Generation Identity was originally the youth branch of this movement – but it has slowly gained independence and prominence over the past two decades.
Resolution ‘would not solve anything’
Despite their headlines and the manipulated manipulation of their image, Generation Identity has only about 800 activists, according to Jean-Yves Camus, an expert on the French far-right at the Fondation Jean Jaurès think tank in Paris.
But the group has had some support from several members of the National Rally, including party spokesman Sébastien Chenu, who dismissed the prison by Generation Identity activists in 2019. However, Le Pen opposed Darmanin’s plan to close the group when he first raised the idea in January: ” “Darmanin should not get rid of organizations just because he does not like them – the rule of law does not work that way,” she said.
There is still a big difference between National Rally and Generation Identity. “The ideology of the National Rally lies primarily in the concept of nation-state, while for Generation Identity it is about culture: local culture, then national culture, then European culture,” Camus told the French newspaper Inrocks.
Generation Identity rejects the traditional French Republican approach that treats its citizens as simply French, regardless of their origin.
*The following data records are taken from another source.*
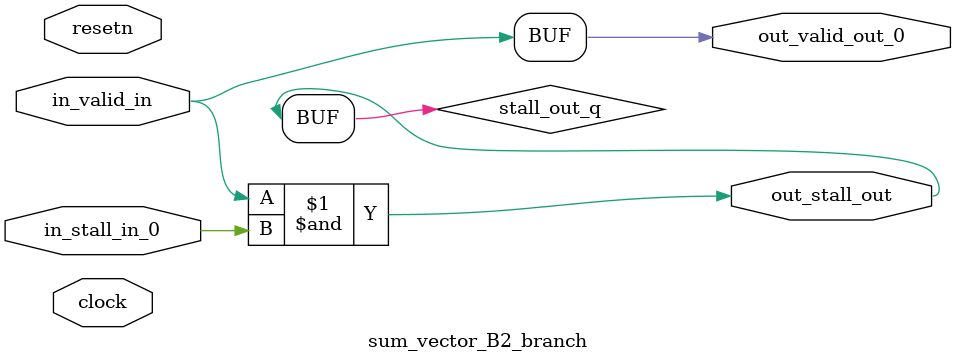
<source format=sv>



(* altera_attribute = "-name AUTO_SHIFT_REGISTER_RECOGNITION OFF; -name MESSAGE_DISABLE 10036; -name MESSAGE_DISABLE 10037; -name MESSAGE_DISABLE 14130; -name MESSAGE_DISABLE 14320; -name MESSAGE_DISABLE 15400; -name MESSAGE_DISABLE 14130; -name MESSAGE_DISABLE 10036; -name MESSAGE_DISABLE 12020; -name MESSAGE_DISABLE 12030; -name MESSAGE_DISABLE 12010; -name MESSAGE_DISABLE 12110; -name MESSAGE_DISABLE 14320; -name MESSAGE_DISABLE 13410; -name MESSAGE_DISABLE 113007; -name MESSAGE_DISABLE 10958" *)
module sum_vector_B2_branch (
    input wire [0:0] in_stall_in_0,
    input wire [0:0] in_valid_in,
    output wire [0:0] out_stall_out,
    output wire [0:0] out_valid_out_0,
    input wire clock,
    input wire resetn
    );

    wire [0:0] stall_out_q;


    // stall_out(LOGICAL,6)
    assign stall_out_q = in_valid_in & in_stall_in_0;

    // out_stall_out(GPOUT,4)
    assign out_stall_out = stall_out_q;

    // out_valid_out_0(GPOUT,5)
    assign out_valid_out_0 = in_valid_in;

endmodule

</source>
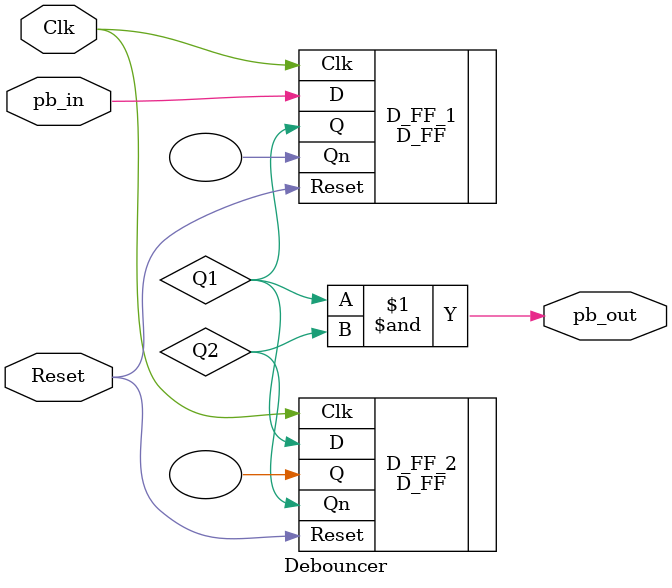
<source format=v>
module Debouncer (pb_in,Clk,Reset,pb_out);
input pb_in,Clk,Reset;
output pb_out; // Initialize output to 0   
wire Q1, Q2; // Outputs from D flip-flops
// Instantiate the clock divider to generate a slower clock for debouncing  
D_FF D_FF_1 (.Clk(Clk), .Reset(Reset), .D(pb_in), .Q(Q1), .Qn());
D_FF D_FF_2 (.Clk(Clk), .Reset(Reset), .D(Q1), .Q(), .Qn(Q2));
and And1(pb_out, Q1, Q2); // AND gate to combine outputs of D flip-flops    

endmodule //Debouncer


</source>
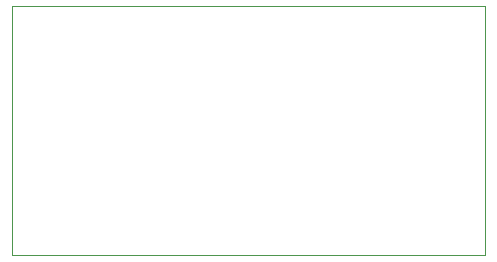
<source format=gbr>
G04 #@! TF.GenerationSoftware,KiCad,Pcbnew,5.1.6-c6e7f7d~86~ubuntu19.10.1*
G04 #@! TF.CreationDate,2020-05-21T11:58:36+02:00*
G04 #@! TF.ProjectId,Microscope_LED,4d696372-6f73-4636-9f70-655f4c45442e,rev?*
G04 #@! TF.SameCoordinates,Original*
G04 #@! TF.FileFunction,Profile,NP*
%FSLAX46Y46*%
G04 Gerber Fmt 4.6, Leading zero omitted, Abs format (unit mm)*
G04 Created by KiCad (PCBNEW 5.1.6-c6e7f7d~86~ubuntu19.10.1) date 2020-05-21 11:58:36*
%MOMM*%
%LPD*%
G01*
G04 APERTURE LIST*
G04 #@! TA.AperFunction,Profile*
%ADD10C,0.050000*%
G04 #@! TD*
G04 APERTURE END LIST*
D10*
X16383000Y-41910000D02*
X16383000Y-20828000D01*
X56388000Y-41910000D02*
X16383000Y-41910000D01*
X56388000Y-20828000D02*
X56388000Y-41910000D01*
X16383000Y-20828000D02*
X56388000Y-20828000D01*
M02*

</source>
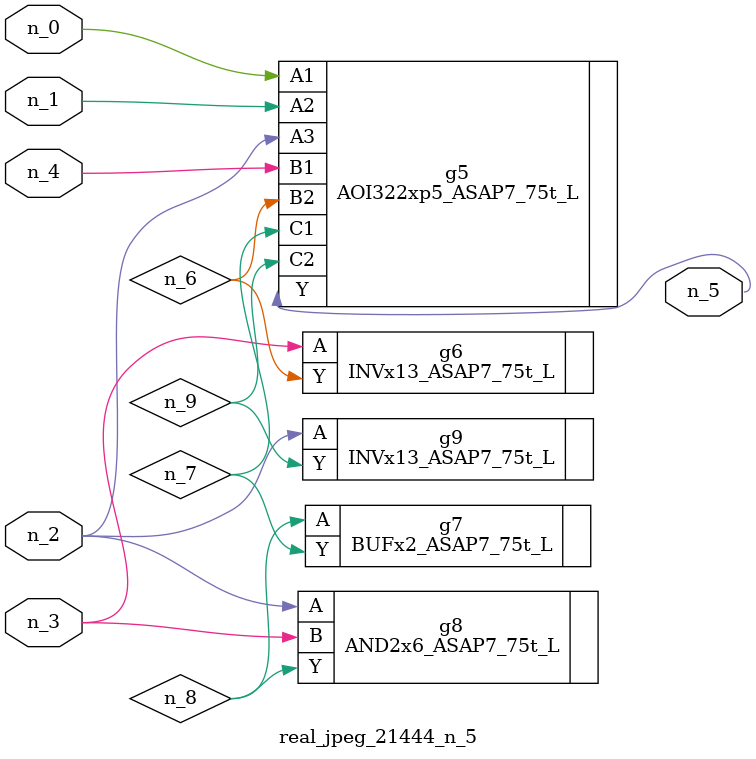
<source format=v>
module real_jpeg_21444_n_5 (n_4, n_0, n_1, n_2, n_3, n_5);

input n_4;
input n_0;
input n_1;
input n_2;
input n_3;

output n_5;

wire n_8;
wire n_6;
wire n_7;
wire n_9;

AOI322xp5_ASAP7_75t_L g5 ( 
.A1(n_0),
.A2(n_1),
.A3(n_2),
.B1(n_4),
.B2(n_6),
.C1(n_7),
.C2(n_9),
.Y(n_5)
);

AND2x6_ASAP7_75t_L g8 ( 
.A(n_2),
.B(n_3),
.Y(n_8)
);

INVx13_ASAP7_75t_L g9 ( 
.A(n_2),
.Y(n_9)
);

INVx13_ASAP7_75t_L g6 ( 
.A(n_3),
.Y(n_6)
);

BUFx2_ASAP7_75t_L g7 ( 
.A(n_8),
.Y(n_7)
);


endmodule
</source>
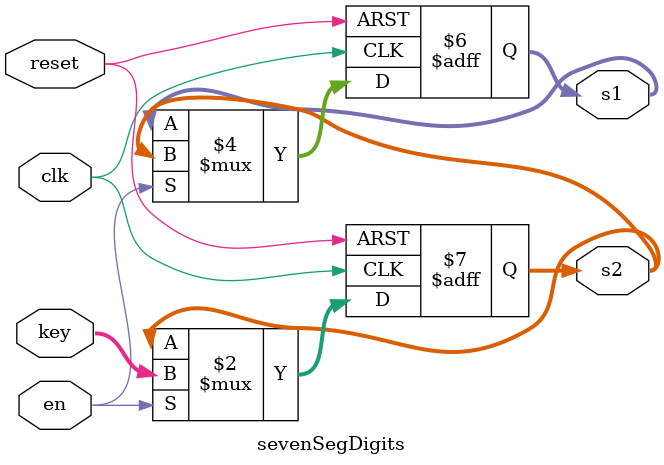
<source format=sv>


module sevenSegDigits (
    input logic clk,
    input logic reset,
    input logic en,
    input logic [3:0] key,
    output logic [3:0] s1, // Left digit
    output logic [3:0] s2  // Right digit
    );

    always_ff @(posedge clk or posedge reset) begin
        if (reset) begin
            s1 <= 4'b0000; // Reset left digit to 0
            s2 <= 4'b0000; // Reset right digit to 0
        end else if (en) begin
            s1 <= s2; // Shift the previous right digit to the left
            s2 <= key; // Update the right digit with the new key
        end
    end
endmodule
</source>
The group sees European ethnic identity and European cultural identity as inseparable. “Such ideas are spreading across the continent,” wrote François.
The fear that this ideology is becoming more common led several associations to demand the dissolution of Generation Identity. The Paris-based international league against racism and anti-Semitism has long called for it to be closed and labeled the group as a “private militia”. The association wrote on its website that it is “no coincidence that the Christchurch terrorist responsible for the massacre in New Zealand in 2019 was on the list of Generation Identity donors”.
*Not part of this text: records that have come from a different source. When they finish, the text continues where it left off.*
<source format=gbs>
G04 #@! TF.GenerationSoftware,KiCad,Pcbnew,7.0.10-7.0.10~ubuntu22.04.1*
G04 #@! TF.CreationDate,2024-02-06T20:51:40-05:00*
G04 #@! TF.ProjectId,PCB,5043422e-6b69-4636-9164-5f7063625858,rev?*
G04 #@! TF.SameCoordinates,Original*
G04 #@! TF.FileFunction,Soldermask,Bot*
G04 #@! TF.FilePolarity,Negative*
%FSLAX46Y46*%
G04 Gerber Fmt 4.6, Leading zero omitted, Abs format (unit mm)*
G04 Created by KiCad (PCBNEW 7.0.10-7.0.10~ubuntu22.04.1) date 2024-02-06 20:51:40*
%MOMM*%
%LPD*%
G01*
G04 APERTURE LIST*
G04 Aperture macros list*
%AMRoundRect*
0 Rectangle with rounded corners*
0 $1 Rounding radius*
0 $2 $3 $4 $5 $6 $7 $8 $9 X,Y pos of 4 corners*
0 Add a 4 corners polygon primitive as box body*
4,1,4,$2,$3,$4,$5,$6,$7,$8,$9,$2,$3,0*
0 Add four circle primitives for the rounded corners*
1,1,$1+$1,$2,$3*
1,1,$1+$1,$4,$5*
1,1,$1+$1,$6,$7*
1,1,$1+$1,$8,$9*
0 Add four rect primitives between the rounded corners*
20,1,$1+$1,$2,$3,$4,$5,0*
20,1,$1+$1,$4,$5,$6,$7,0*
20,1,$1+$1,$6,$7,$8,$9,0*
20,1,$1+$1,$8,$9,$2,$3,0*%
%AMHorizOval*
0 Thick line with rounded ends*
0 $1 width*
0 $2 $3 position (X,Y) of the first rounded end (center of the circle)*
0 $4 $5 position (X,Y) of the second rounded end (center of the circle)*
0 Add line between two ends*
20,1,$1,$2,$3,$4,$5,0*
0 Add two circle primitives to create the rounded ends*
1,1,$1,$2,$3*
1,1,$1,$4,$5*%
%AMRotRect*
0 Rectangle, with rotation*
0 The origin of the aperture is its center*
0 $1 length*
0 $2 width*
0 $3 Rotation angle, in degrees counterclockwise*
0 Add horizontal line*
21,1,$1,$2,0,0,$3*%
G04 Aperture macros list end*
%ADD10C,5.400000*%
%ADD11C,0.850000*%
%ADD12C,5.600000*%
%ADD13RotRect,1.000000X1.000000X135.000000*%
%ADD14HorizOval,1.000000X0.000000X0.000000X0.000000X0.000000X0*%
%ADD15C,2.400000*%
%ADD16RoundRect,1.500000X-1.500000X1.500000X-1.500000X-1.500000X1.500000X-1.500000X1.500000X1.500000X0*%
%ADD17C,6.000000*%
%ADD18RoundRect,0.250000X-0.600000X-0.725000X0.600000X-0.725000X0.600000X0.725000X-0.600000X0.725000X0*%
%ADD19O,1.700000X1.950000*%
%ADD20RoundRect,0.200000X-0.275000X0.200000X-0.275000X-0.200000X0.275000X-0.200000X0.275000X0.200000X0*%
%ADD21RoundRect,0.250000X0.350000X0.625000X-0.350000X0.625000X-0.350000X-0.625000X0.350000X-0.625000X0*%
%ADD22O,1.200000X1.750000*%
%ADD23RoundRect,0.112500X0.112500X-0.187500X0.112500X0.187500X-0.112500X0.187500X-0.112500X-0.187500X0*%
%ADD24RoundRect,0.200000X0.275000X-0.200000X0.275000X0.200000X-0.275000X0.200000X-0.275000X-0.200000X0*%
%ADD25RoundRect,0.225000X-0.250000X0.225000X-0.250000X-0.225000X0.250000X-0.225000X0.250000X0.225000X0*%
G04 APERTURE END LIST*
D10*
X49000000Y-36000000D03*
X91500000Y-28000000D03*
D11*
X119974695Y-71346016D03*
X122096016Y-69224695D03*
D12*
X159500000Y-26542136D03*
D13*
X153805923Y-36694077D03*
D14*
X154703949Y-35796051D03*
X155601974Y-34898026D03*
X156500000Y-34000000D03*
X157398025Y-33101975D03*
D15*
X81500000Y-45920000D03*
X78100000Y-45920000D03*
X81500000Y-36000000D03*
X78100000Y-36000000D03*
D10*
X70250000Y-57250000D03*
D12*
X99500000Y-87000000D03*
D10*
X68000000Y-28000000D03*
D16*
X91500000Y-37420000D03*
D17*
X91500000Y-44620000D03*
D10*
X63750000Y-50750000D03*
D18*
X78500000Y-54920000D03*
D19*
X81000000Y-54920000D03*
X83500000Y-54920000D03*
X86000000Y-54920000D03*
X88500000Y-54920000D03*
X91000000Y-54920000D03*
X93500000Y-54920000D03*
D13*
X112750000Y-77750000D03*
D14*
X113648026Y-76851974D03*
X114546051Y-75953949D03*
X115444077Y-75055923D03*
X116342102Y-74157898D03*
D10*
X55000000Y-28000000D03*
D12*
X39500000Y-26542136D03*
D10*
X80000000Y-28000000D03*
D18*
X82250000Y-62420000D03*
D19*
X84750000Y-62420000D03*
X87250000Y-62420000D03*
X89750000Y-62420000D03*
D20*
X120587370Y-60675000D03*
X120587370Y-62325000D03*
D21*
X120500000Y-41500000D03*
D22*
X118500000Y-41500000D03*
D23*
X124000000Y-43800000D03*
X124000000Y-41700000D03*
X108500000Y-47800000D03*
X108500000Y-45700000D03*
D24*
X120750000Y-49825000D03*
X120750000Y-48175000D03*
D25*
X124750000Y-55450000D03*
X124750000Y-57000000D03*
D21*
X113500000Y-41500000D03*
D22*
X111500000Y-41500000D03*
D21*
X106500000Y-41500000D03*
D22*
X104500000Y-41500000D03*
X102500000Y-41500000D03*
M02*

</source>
But Camus doubts that closing down Generation Identity will work: “It would not solve anything” and would “ignore the big right-right issue – the National Rally rise and that 48 percent for Marine Le Pen in the presidential election” 2022 ”, he wrote in Charlie Hebdo.
“Generation Identity can also find the means to resurrect in another form, and deny all the benefits of shutting it down,” Camus concluded.
This article was translated from the original in French.